刘步蟾拳头砸在桌案上:“若速射炮早日装备,何至於此!”
“现在说这些无用。”丁汝昌看向王鼎,“王先生,那妖人临死前说的子时刘公岛东崖,您看……”
王鼎肩胛烙印微热:“渊要吞噬的,是您战败自尽的绝望。这是歷史关键节点,必须阻止。”
“自尽?”丁汝昌苦笑,“若真有那日,丁某寧可与舰同沉。”
“大人不可!”眾將齐声劝阻。
王鼎忽然抬头:“武松意志感应到,东崖已有邪气聚集。”
丁汝昌立刻起身:“带一队亲兵,现在就去!”
“不可。”王鼎拦住他,“人多反而打草惊蛇。我独自前往,大人坐镇中军——若我所料不差,今夜敌军还会偷袭。”
话音刚落,外面传来急促脚步声。哨兵衝进厅堂:“报!海上发现敌舰踪跡,正朝刘公岛驶来!”
丁汝昌与王鼎对视一眼,同时道:“调虎离山!”
“他们的目標仍是提督大人。”王鼎快速分析,“海上佯攻吸引注意力,东崖埋伏真正的杀招。”
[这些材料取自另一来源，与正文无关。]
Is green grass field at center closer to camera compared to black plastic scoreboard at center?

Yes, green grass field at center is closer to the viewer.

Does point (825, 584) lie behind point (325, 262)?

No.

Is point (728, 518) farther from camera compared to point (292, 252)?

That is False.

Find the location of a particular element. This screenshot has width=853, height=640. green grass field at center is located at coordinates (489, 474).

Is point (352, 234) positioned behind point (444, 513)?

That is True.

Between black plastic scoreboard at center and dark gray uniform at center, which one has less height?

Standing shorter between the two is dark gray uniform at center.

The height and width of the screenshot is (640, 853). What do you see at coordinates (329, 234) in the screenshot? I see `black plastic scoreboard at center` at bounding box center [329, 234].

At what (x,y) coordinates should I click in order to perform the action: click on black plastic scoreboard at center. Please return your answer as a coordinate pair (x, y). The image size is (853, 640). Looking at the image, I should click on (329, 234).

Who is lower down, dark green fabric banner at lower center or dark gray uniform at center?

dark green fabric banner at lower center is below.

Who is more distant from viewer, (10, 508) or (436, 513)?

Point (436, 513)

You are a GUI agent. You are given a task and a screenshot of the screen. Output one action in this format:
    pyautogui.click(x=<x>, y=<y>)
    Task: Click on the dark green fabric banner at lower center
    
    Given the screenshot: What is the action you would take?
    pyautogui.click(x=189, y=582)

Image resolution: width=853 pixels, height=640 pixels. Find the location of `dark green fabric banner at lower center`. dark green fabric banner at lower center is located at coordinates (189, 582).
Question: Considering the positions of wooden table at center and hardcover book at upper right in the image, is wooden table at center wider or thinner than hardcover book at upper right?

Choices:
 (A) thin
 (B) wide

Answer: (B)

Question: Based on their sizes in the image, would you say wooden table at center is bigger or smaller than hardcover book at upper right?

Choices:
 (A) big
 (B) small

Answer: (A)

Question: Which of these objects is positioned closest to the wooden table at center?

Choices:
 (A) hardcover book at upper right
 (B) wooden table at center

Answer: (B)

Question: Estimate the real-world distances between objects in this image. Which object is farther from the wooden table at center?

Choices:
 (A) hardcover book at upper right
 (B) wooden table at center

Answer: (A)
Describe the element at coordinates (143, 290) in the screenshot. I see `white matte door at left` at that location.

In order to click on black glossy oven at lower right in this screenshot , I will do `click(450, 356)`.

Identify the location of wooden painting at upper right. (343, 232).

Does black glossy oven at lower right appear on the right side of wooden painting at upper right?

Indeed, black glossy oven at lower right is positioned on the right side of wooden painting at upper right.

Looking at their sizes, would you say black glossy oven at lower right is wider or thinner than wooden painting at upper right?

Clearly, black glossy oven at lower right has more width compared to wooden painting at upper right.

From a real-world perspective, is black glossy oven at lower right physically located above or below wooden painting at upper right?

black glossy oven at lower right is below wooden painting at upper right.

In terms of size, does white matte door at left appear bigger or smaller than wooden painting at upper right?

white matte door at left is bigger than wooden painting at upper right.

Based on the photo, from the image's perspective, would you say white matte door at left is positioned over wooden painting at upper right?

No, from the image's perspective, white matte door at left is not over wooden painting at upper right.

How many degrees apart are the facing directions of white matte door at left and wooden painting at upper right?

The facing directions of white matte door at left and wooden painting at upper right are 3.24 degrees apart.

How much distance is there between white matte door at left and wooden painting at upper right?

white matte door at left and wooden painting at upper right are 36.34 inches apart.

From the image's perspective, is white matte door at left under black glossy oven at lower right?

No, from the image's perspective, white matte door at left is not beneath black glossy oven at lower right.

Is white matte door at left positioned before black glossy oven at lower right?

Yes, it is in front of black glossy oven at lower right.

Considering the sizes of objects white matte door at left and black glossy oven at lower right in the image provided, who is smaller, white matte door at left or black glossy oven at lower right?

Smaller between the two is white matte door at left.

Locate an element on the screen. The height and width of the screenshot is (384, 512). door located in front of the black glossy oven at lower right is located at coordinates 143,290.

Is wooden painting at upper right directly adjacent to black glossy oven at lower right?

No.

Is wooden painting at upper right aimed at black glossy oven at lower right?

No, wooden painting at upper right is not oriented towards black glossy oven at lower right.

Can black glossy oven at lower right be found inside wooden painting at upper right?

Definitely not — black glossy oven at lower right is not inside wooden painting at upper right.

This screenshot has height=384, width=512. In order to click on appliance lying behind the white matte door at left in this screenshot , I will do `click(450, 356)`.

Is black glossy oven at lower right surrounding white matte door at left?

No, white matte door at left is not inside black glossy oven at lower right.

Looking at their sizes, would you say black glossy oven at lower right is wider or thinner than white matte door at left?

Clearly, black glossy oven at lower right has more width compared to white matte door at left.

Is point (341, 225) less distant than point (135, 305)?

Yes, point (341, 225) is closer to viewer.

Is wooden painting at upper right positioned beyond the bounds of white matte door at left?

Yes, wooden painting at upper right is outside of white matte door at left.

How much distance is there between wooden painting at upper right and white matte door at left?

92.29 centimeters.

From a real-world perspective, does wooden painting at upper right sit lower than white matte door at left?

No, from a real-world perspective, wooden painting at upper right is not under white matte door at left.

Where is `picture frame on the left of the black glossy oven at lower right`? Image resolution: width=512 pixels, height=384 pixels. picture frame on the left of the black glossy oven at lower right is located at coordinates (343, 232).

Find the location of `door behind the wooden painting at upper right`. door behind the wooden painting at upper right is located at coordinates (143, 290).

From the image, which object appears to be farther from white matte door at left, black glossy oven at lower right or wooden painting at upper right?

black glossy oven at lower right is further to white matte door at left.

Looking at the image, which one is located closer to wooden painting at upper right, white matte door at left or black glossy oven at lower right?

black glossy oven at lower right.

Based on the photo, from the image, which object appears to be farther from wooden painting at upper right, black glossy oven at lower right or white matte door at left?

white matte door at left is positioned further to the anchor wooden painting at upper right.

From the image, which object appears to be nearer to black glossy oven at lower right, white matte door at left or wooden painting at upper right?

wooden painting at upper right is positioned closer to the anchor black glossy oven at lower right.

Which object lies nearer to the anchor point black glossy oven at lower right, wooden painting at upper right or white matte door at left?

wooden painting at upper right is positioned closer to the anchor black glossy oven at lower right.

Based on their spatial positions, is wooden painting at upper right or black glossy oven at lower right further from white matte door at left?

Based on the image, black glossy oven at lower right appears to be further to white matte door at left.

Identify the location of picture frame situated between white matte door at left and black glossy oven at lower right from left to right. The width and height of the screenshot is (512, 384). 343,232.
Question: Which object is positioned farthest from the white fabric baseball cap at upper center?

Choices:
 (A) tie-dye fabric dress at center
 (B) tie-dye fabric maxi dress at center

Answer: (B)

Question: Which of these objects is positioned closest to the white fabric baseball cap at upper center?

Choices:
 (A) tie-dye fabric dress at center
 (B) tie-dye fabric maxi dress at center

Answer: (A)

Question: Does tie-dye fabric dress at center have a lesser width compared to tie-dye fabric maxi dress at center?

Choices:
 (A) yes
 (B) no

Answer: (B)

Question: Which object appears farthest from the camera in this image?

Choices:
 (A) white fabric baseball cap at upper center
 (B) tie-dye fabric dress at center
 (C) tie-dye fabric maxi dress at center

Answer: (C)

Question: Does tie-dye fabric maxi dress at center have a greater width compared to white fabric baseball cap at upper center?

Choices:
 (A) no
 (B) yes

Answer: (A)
丁汝昌冷笑:“那便分兵应对。刘管带,你率定远、镇远二舰出海迎敌,不求歼敌,只需拖住。本督亲往东崖,会会那些魑魅魍魎!”
“大人三思!”刘步蟾急道,“您乃全军主帅,岂可亲身犯险?”
“正因为是主帅,才不能让妖邪小覷了北洋脊樑!”丁汝昌拔出佩剑,“王先生,劳您护卫。”
王鼎抱拳:“义不容辞。”
***
子时將至,刘公岛东崖海风凛冽。悬崖下浪涛拍岸,月光照在嶙峋礁石上,投出张牙舞爪的影子。
丁汝昌披著大氅站在崖边,王鼎隱在三丈外的岩石后。时间一刻刻流逝,海面只有风声浪声。
“会不会是虚张声势?”丁汝昌低语。
王鼎摇头:“邪气越来越浓,就在——”
话音未落,悬崖边缘泥土翻涌。五只苍白手臂破土而出,抓住丁汝昌脚踝向下拖拽!
丁汝昌拔剑斩断一只,更多手臂从四面八方涌来。王鼎纵身扑至,拳风扫断十余只手臂,腐臭黑血溅满崖石。
“桀桀桀……”怪笑声从崖底传来,“丁军门,既然来了,便留下吧。”
黑袍人如鬼魅般从海面升起,脚踏黑雾凌空而立。他摘下面罩,露出传教士那张脸——本该灰飞烟灭的脸。
“你没死?”王鼎护在丁汝昌身前。